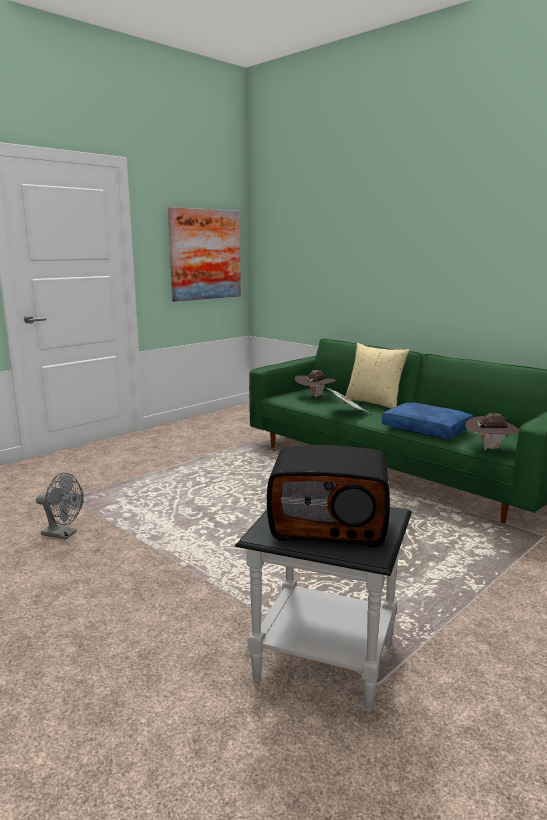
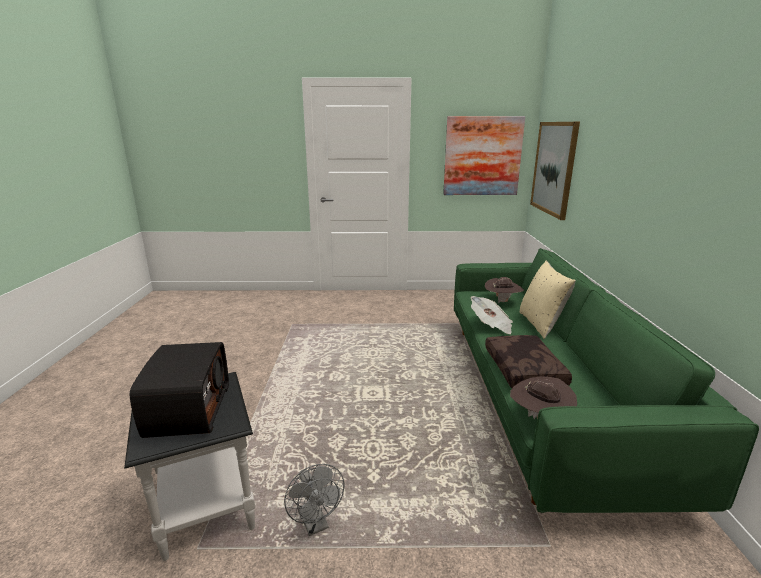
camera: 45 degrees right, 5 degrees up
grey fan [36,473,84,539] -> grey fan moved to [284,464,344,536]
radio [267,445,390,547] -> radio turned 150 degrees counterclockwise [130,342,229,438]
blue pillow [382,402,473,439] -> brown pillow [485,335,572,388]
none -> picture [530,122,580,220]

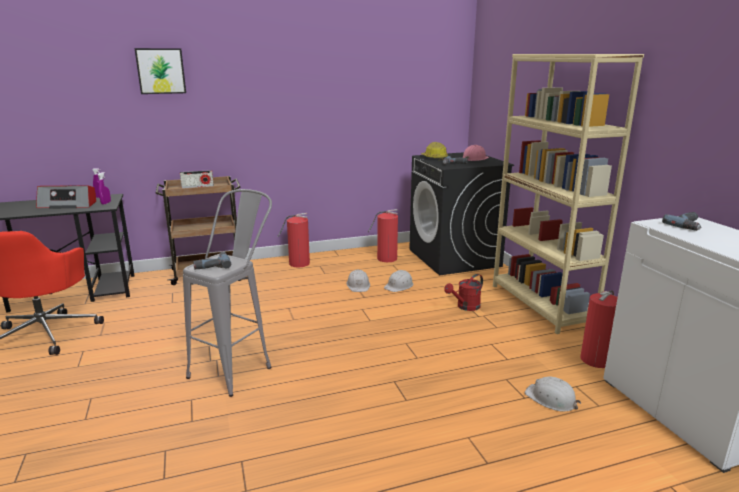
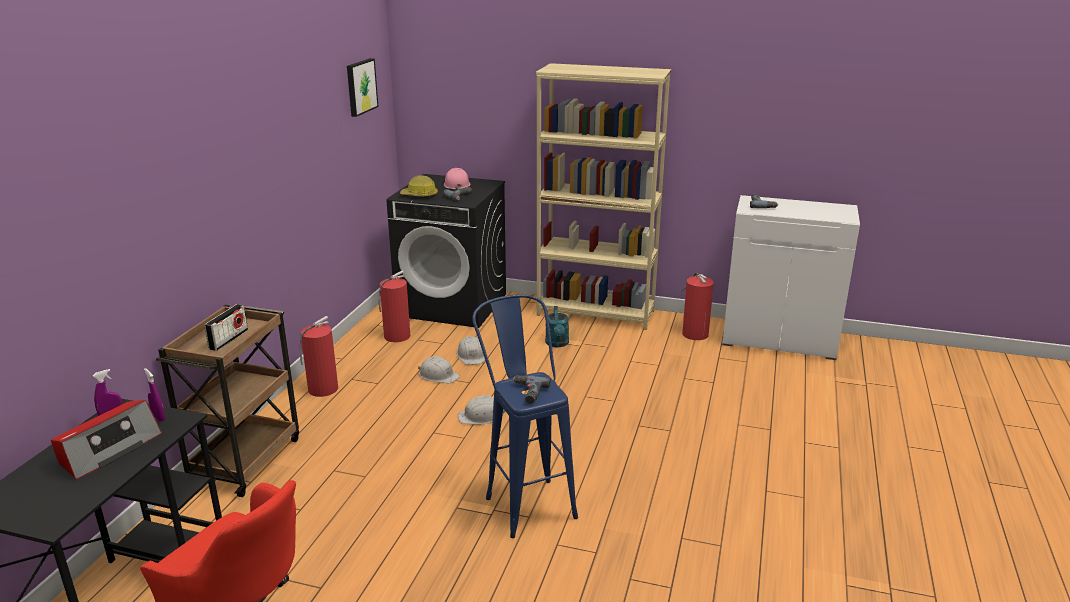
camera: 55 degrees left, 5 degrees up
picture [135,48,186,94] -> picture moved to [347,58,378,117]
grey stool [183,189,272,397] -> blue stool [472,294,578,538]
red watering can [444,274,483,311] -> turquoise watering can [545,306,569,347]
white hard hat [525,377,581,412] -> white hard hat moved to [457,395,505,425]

--

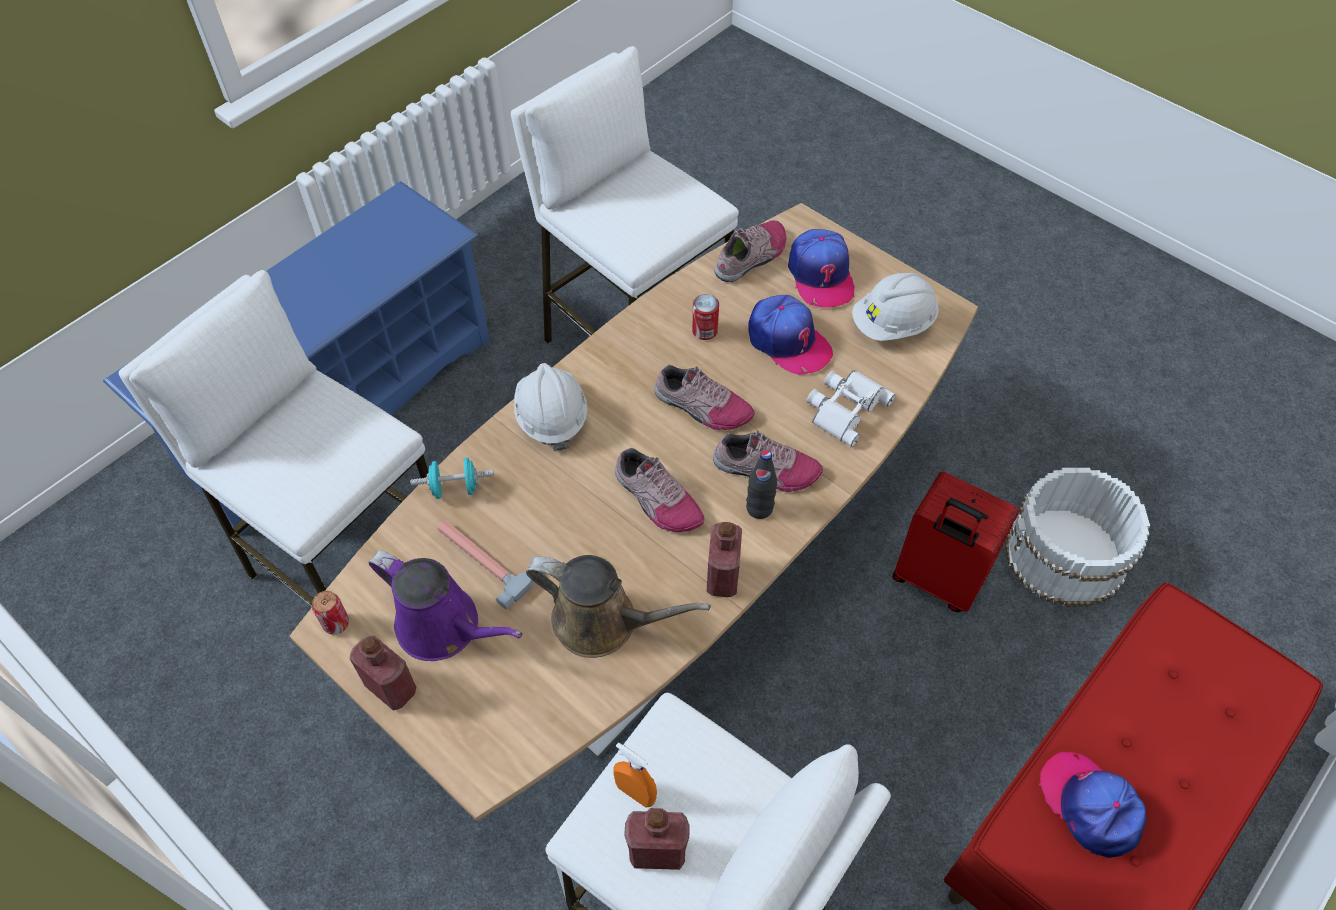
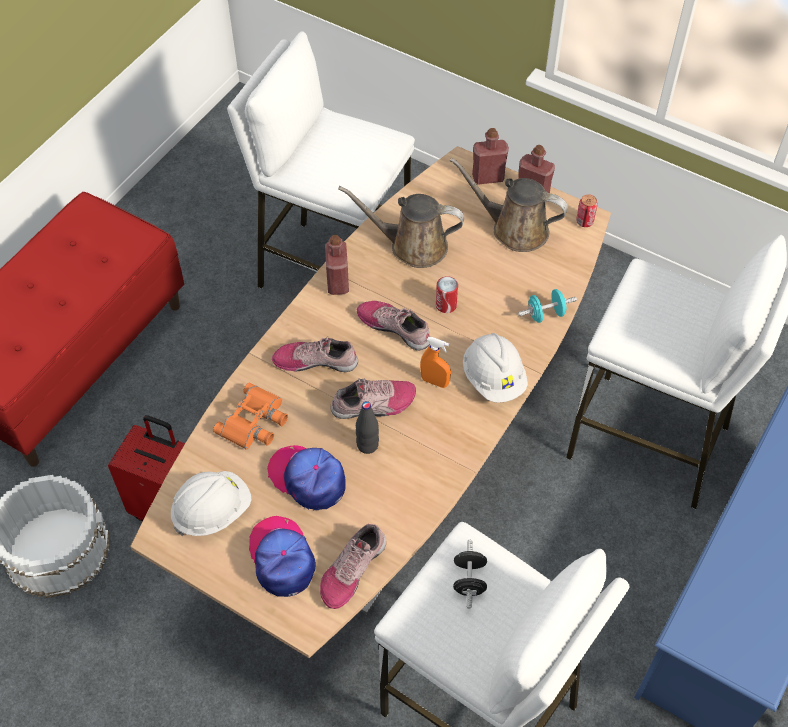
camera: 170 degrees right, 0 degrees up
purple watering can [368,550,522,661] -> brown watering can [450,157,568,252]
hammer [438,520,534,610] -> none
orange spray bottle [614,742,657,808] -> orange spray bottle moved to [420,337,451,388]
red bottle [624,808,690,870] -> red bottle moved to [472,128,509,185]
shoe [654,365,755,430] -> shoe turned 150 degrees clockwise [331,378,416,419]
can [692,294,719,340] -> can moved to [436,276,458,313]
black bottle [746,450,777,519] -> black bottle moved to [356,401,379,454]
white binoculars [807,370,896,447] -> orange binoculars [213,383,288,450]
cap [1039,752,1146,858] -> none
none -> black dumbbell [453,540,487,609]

## What to produce
Reproduce, word for word, only the lines in the records above from the line with "camera: 45 degrees right, 5 degrees up" through the line with "white hard hat [525,377,581,412]", including both ends; omit the pictures.

## Answer to this task
camera: 45 degrees right, 5 degrees up
grey fan [36,473,84,539] -> grey fan moved to [284,464,344,536]
radio [267,445,390,547] -> radio turned 150 degrees counterclockwise [130,342,229,438]
blue pillow [382,402,473,439] -> brown pillow [485,335,572,388]
none -> picture [530,122,580,220]

camera: 55 degrees left, 5 degrees up
picture [135,48,186,94] -> picture moved to [347,58,378,117]
grey stool [183,189,272,397] -> blue stool [472,294,578,538]
red watering can [444,274,483,311] -> turquoise watering can [545,306,569,347]
white hard hat [525,377,581,412] -> white hard hat moved to [457,395,505,425]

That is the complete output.